Doch es gibt ein Problem in diesem Land: An den schönsten Punkten ist es immer eisig kalt. Gerade wenn man einen Gipfel erklommen hat oder an einem anderen wunderschönen Fleck angekommen ist, kommt der Wind auf und treibt einen weiter. Die schönsten Ausblick kann man meist nur kurz genießen, was sie umso wertvoller macht. So trieb uns also auch diesmal der Wind weiter, und der Weg wurde beschwerlicher. Auf dieser Seite war noch an vielen Stellen Schnee und wir haben uns beinah um einen Monat in der Zeit zurückversetzt gefühlt. Die Schneeschmelze in der Umgebung Tasiilaqs ist deutlich früher als hier, auf der “anderen” Seite. So querten wir wieder und wieder Schneefelder, bis unsere Schuhe der Nässe nachgeben mussten. Eine weitere Flussüberquerung stand an und kurz dahinter sahen wir unser Ziel: Zwei Biwakschachteln, mit Blick auf den Fjord.

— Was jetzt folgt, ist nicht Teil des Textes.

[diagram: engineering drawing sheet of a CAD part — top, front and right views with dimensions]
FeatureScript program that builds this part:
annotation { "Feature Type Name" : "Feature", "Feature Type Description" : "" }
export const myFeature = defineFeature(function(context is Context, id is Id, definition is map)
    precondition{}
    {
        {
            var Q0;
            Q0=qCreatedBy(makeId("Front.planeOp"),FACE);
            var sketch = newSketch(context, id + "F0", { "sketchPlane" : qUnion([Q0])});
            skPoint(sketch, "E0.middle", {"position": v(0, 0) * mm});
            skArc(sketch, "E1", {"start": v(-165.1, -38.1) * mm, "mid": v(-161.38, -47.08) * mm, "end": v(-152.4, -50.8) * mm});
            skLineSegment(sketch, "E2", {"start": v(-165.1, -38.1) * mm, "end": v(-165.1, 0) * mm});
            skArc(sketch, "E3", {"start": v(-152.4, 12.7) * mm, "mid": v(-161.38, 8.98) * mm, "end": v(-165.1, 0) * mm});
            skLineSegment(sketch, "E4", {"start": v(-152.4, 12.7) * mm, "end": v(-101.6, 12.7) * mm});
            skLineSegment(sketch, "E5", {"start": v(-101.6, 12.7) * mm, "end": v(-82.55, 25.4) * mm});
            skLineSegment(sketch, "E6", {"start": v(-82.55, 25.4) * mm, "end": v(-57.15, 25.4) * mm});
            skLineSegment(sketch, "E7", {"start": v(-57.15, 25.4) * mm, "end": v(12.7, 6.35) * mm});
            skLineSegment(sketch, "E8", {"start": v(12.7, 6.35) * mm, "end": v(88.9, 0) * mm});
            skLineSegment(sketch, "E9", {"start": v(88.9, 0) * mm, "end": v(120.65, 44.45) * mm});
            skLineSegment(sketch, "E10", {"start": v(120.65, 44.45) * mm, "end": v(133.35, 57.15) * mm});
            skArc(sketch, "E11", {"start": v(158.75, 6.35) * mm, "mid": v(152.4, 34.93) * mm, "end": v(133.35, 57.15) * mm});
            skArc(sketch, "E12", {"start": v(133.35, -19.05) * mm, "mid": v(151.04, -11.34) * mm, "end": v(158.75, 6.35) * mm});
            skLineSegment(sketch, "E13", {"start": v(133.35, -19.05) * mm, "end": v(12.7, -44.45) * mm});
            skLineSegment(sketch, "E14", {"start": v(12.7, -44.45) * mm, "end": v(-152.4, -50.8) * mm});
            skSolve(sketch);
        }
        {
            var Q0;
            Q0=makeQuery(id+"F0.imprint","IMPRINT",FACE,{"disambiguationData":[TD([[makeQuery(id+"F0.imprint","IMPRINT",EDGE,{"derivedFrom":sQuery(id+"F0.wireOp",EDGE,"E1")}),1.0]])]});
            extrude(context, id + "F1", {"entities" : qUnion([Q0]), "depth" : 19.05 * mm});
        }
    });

Eine davon bezogen wir und erst drinnen im Geschützten merkt man, was für einen Unterschied der Wind doch für das Kälteempfinden macht. Den Wind nutze ich auch gleich aus, um die Socken zu trocknen. Doch so schön die Aussicht auch war, die Schlafsäcke und das Abendessen riefen. Und so ließen wir den Tag gemütlich drinnen ausklingen, schon halb in den Schlafsäcken versunken.

Diese Nacht ist die erste Nacht seit vielen, die wirklich dunkel war. Da die Biwakschachteln keine Fenster haben, drang nur durch kleinere Spalten Licht hindurch. Es war beinah schon merkwürdig, dass es dunkel war! Und man wird so schnell müde, wenn das Licht fehlt. Erst am nächsten Morgen, als die Tür zum ersten Mal geöffnet wurde, wurde uns bewusst, wie hell es doch ist. Und das, obwohl nicht die Sonne schien, sondern der Nebel tief in den Hängen hing und schon so viel Licht schluckte!

Nachdem wir uns endlich vom wunderschönen Sermilik-Fjord trennen konnten, führte unser Weg zurück über Schnee und Stein, vorbei an Wasserfällen, Bächen und Seen. Wir wählten für den Rückweg eine andere Strecke als am vorigen Tag, was mit zwei Flussüberquerungen belohnt wurde, die so breit waren, dass man barfuß hinüberwaten musste.

Obwohl unsere Rucksäcke nicht allzu schwer waren, merkt man doch deutlich den Unterschied zwischen einem Rucksack für mehrere Tage und dem normalen Tagesrucksack. Man geht etwas langsamer, ist etwas schwerfälliger und insgesamt ist es anstrengender, doch man ist unabhängiger und dringt in Regionen vor, in die man es an einem einzelnen Tag nicht schaffen würde.

So liegen nun zwei schöne Wandertage hinter uns, die uns wieder einmal die Schönheit und die Unterschiede dieser arktischen Wildnis vor Augen führte.